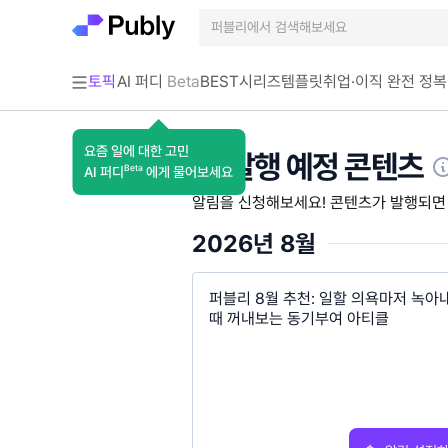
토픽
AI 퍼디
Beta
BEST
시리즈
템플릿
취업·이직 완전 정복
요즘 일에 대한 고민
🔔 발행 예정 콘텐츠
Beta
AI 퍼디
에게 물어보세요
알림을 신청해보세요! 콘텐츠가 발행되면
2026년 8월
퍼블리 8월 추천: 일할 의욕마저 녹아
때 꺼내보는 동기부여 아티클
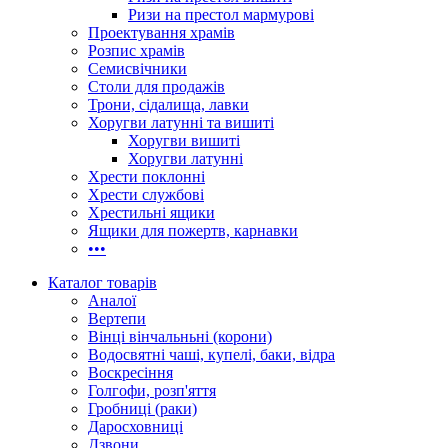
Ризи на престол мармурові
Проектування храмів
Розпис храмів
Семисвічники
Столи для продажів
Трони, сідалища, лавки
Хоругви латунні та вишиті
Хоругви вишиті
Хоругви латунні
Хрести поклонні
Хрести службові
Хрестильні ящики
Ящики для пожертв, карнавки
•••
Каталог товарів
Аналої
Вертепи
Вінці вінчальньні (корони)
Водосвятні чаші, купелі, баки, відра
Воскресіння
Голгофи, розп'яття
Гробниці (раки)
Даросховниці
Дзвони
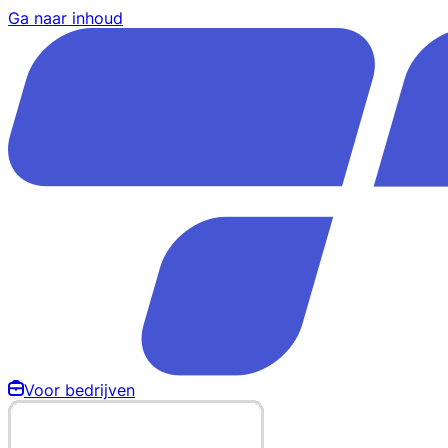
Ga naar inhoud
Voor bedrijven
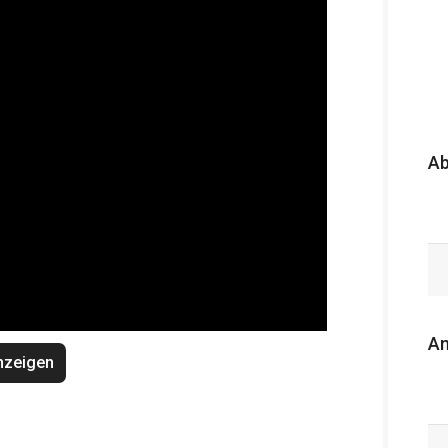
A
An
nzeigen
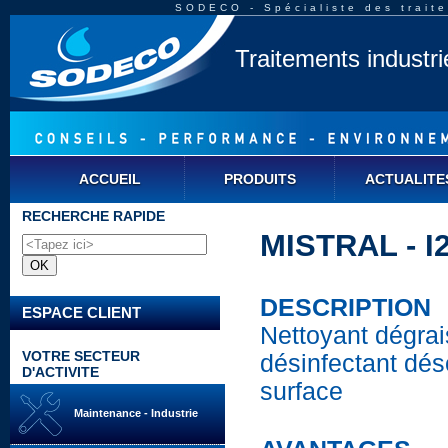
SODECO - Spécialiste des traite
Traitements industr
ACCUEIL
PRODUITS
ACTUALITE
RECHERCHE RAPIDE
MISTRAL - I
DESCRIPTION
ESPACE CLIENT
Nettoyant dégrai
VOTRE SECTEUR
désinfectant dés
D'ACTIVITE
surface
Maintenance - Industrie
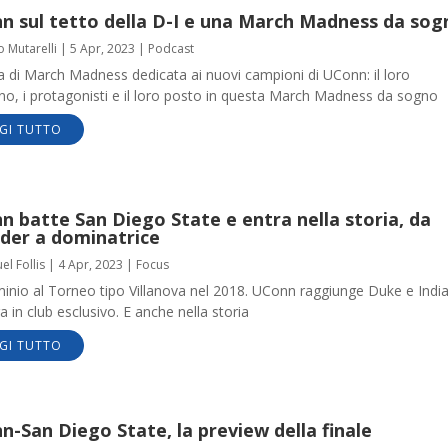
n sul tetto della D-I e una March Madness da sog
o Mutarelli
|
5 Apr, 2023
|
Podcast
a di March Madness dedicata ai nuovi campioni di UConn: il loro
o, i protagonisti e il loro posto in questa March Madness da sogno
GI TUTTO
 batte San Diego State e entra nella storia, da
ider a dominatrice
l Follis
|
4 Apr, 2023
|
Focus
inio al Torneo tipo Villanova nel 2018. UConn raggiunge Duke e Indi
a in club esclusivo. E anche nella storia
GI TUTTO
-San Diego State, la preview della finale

□ □ □ □ □ □ □

_Task statement_
Leaving the pictures out, reproduce the entries above exactly.

_Worked solution_
토픽
AI 퍼디
Beta
BEST
시리즈
템플릿
취업·이직 완전 정복
요즘 일에 대한 고민
🔔 발행 예정 콘텐츠
Beta
AI 퍼디
에게 물어보세요
알림을 신청해보세요! 콘텐츠가 발행되면
2026년 8월
퍼블리 8월 추천: 일할 의욕마저 녹아
때 꺼내보는 동기부여 아티클
Ризи на престол мармурові
Проектування храмів
Розпис храмів
Семисвічники
Столи для продажів
Трони, сідалища, лавки
Хоругви латунні та вишиті
Хоругви вишиті
Хоругви латунні
Хрести поклонні
Хрести службові
Хрестильні ящики
Ящики для пожертв, карнавки
•••
Каталог товарів
Аналої
Вертепи
Вінці вінчальньні (корони)
Водосвятні чаші, купелі, баки, відра
Воскресіння
Голгофи, розп'яття
Гробниці (раки)
Даросховниці
Дзвони
Ga naar inhoud
Voor bedrijven
A
An
nzeigen
SODECO - Spécialiste des traite
Traitements industr
ACCUEIL
PRODUITS
ACTUALITE
RECHERCHE RAPIDE
MISTRAL - I
DESCRIPTION
ESPACE CLIENT
Nettoyant dégrai
VOTRE SECTEUR
désinfectant dés
D'ACTIVITE
surface
Maintenance - Industrie
n sul tetto della D-I e una March Madness da sog
o Mutarelli
|
5 Apr, 2023
|
Podcast
a di March Madness dedicata ai nuovi campioni di UConn: il loro
o, i protagonisti e il loro posto in questa March Madness da sogno
GI TUTTO
 batte San Diego State e entra nella storia, da
ider a dominatrice
l Follis
|
4 Apr, 2023
|
Focus
inio al Torneo tipo Villanova nel 2018. UConn raggiunge Duke e Indi
a in club esclusivo. E anche nella storia
GI TUTTO
-San Diego State, la preview della finale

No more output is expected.